Quick summary of our meeting:
We briefly discussed the problem i.e. Analyze router log (mail files) and make sense out of it using Hadoop.

Our primary purpose is to learn analysis of huge amounts of data using Hadoop, with a specific deliverable, so that we can have problem to tackle and solve.

c) Immediate action plan
   * Install Hadoop in 2 systems (so that we can test scaling) : Need 2 volunteers ::
      - 10th Apr '15: We got Pavithra, Radhakrish & Prateek.
      - Kiran Patil will assist us in the installation, if there are any issues.
      - Kiran Patil also offered to create a VM, on which he will install the Hadoop.
      - Hadoop will be installed in local system itself, provided the needed version java does not hinder with their project java.

   * Port data - Need 1 volunteer to learn and share what needs to be done
      - Kiran Kumar, Sangamesh & Prateek volunteered.
      - What needs to be done? If there is data in a file (sample format shown below), how to import it into Hadoop environment?

   * Analyze using map-reduce to get graphs (1) - Need 1 volunteer to identify how to do this
      - Mustafa has volunteered to learn about map reduce and share it with the team.
      - ?: If there is data in hadoop, how to read it (map reduce it) for further processing?

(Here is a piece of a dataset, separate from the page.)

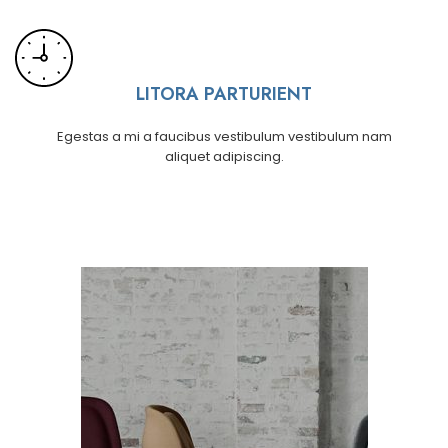
LITORA PARTURIENT
Egestas a mi a faucibus vestibulum vestibulum nam
aliquet adipiscing.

Few questions discussed:- Sangmesh mentioned that we might need at least 3 systems, for apache hadoop to be running. So, three volunteers were needed and we got it.

? Why Hadoop?
! We needed a environment that allows us to import and analyze data. Hadoop was chosen in view of its non restrictive license.
? How to handle duplicates, if any, in input data?
! Logically, there won't be any duplicate. If there are any, we need to handle them.. [How??? That was the question... Huh?? I couldn't hear you.. I guess your cell phone tower signal is weak].
? What is the deliverable for Wednesday? Is it the graph itself?
! No. Graph 1 is not the deliverable for Wednesday. We will meet on Wednesday to share our learnings and then take it forward on how to apply them.

What more?
Gowri & Giri will prepare a quick time line and share it on Wednesday.

2. Responses

Mustafa: Count me in.
Radhakrishna:  I would like to attend the meeting.
Pavithra:  Please count me in.
Kiran Kumar: Yes Gowri, I am interested.
Prateek: I am Interested Gowri..

1. EOI mail

Hi,
Interested in learning Hadoop?

Our Kiran Patil has a small problem in his sys admin domain that needs a solution. I'm planning to work on Hadoop in my free time to address it.

Expected completion: Mid May, 2015.
Kick off meeting: 5.00 pm today.

If you are interested, pl reply back to this mail before 3.00 pm today.

Thanks & Regards,
n gowrisankar.

PS: Kiran >> You are included already, so no need to reply to this mail :).